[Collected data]

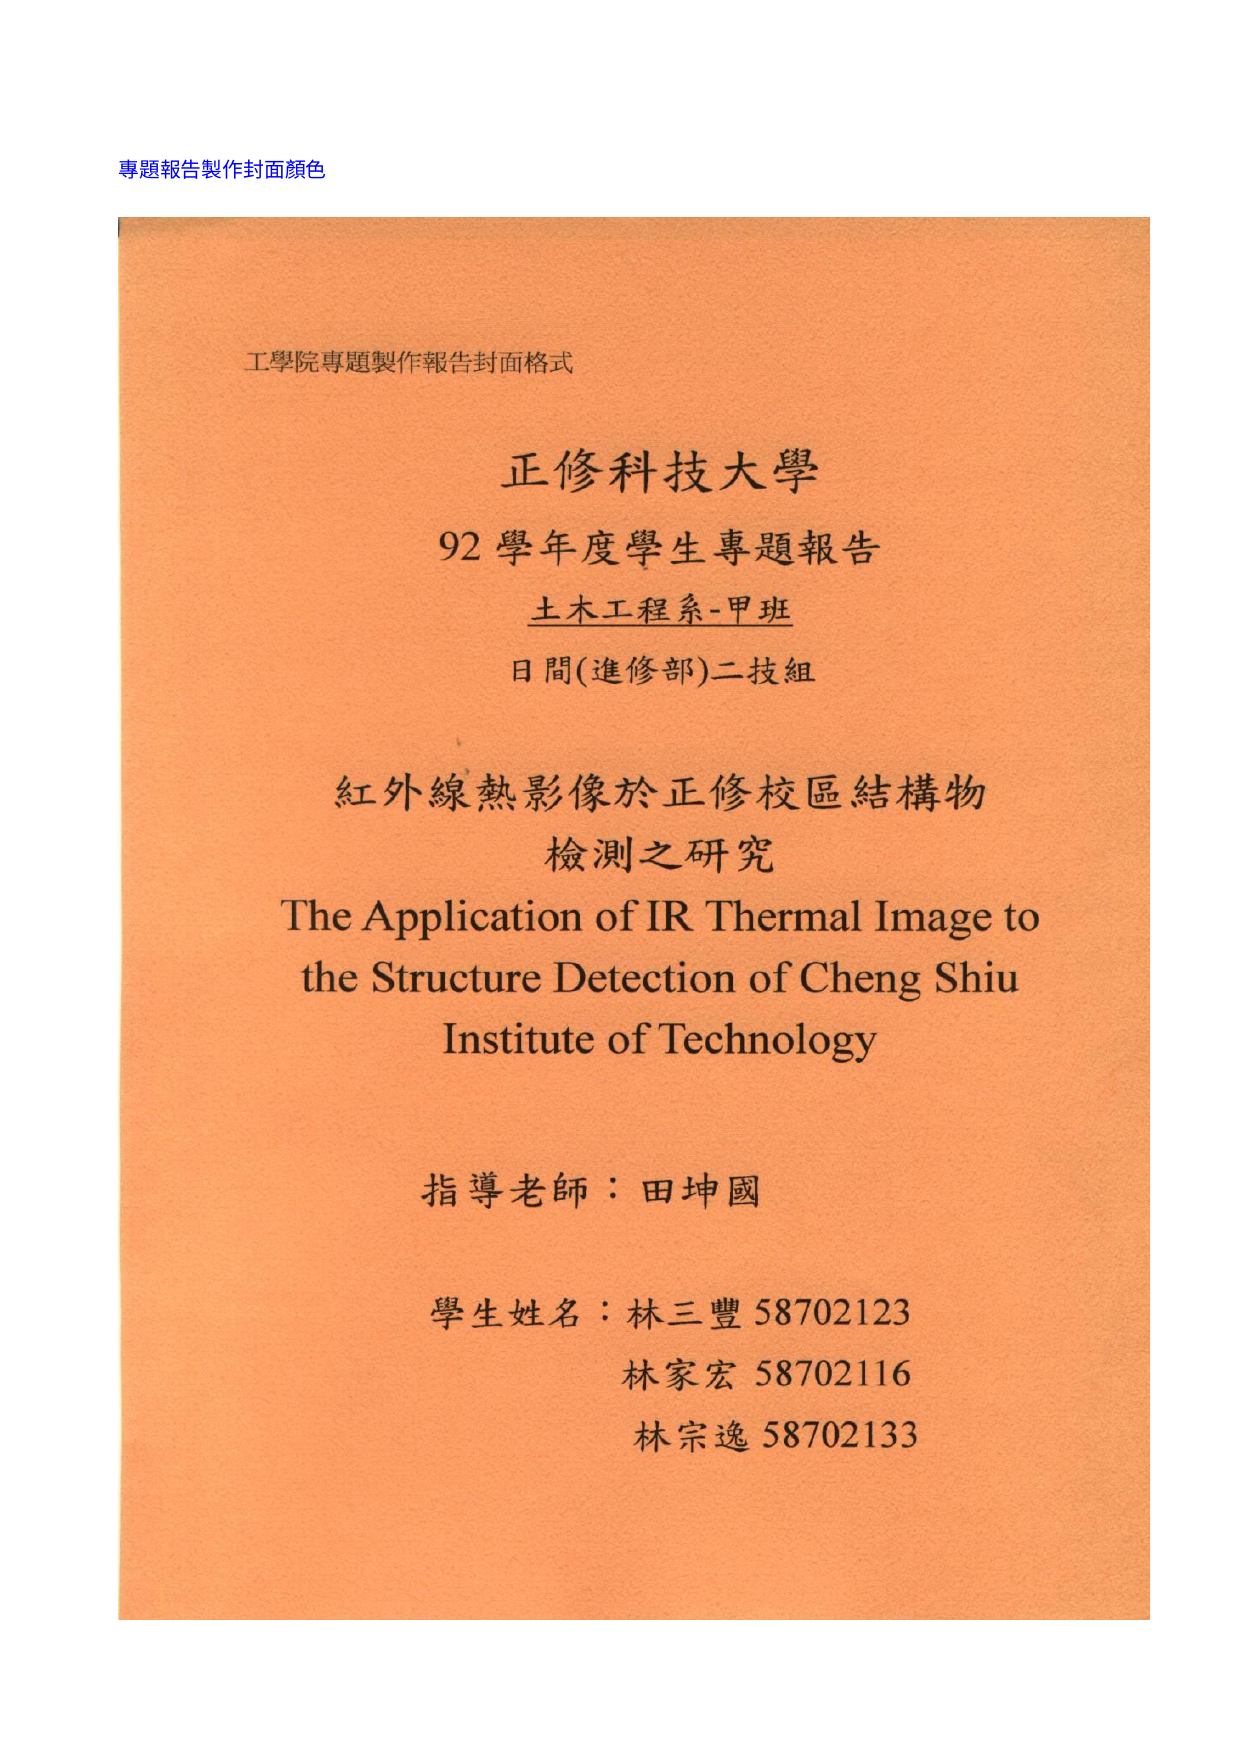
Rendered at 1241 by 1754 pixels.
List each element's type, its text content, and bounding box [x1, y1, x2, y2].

text 專題報告製作封面顏色 [118, 127, 1122, 189]
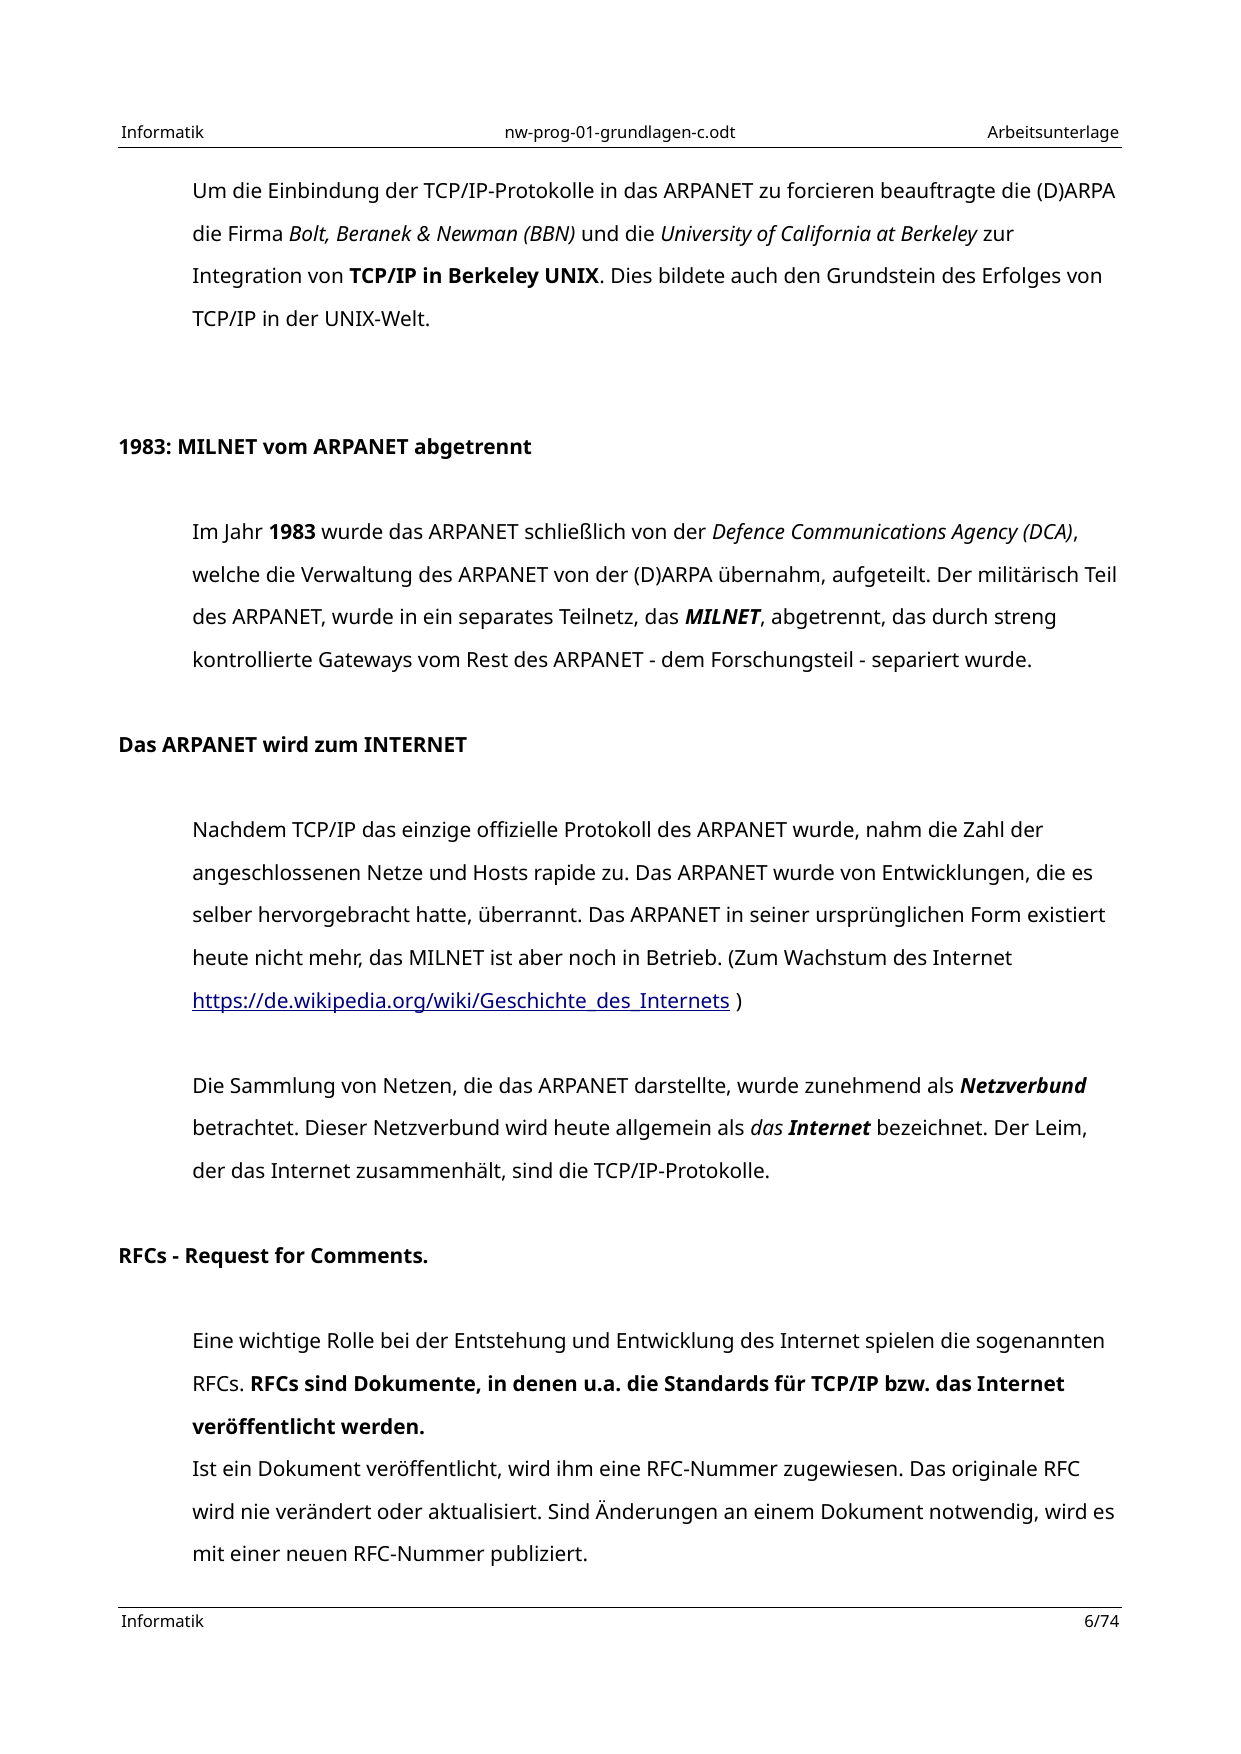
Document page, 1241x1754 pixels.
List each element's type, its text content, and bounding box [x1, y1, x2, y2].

* _Requirement_
Copy every row above word for word, and leave the pictures out.

* _Answer in full_
Rendered at 1241 by 1754 pixels.
List each element's type, its text content, and bounding box [x1, y1, x2, y2].

text 專題報告製作封面顏色 [118, 127, 1122, 189]
Document page, 1241x1754 pixels.
List each element's type, its text content, and bounding box [x1, y1, x2, y2].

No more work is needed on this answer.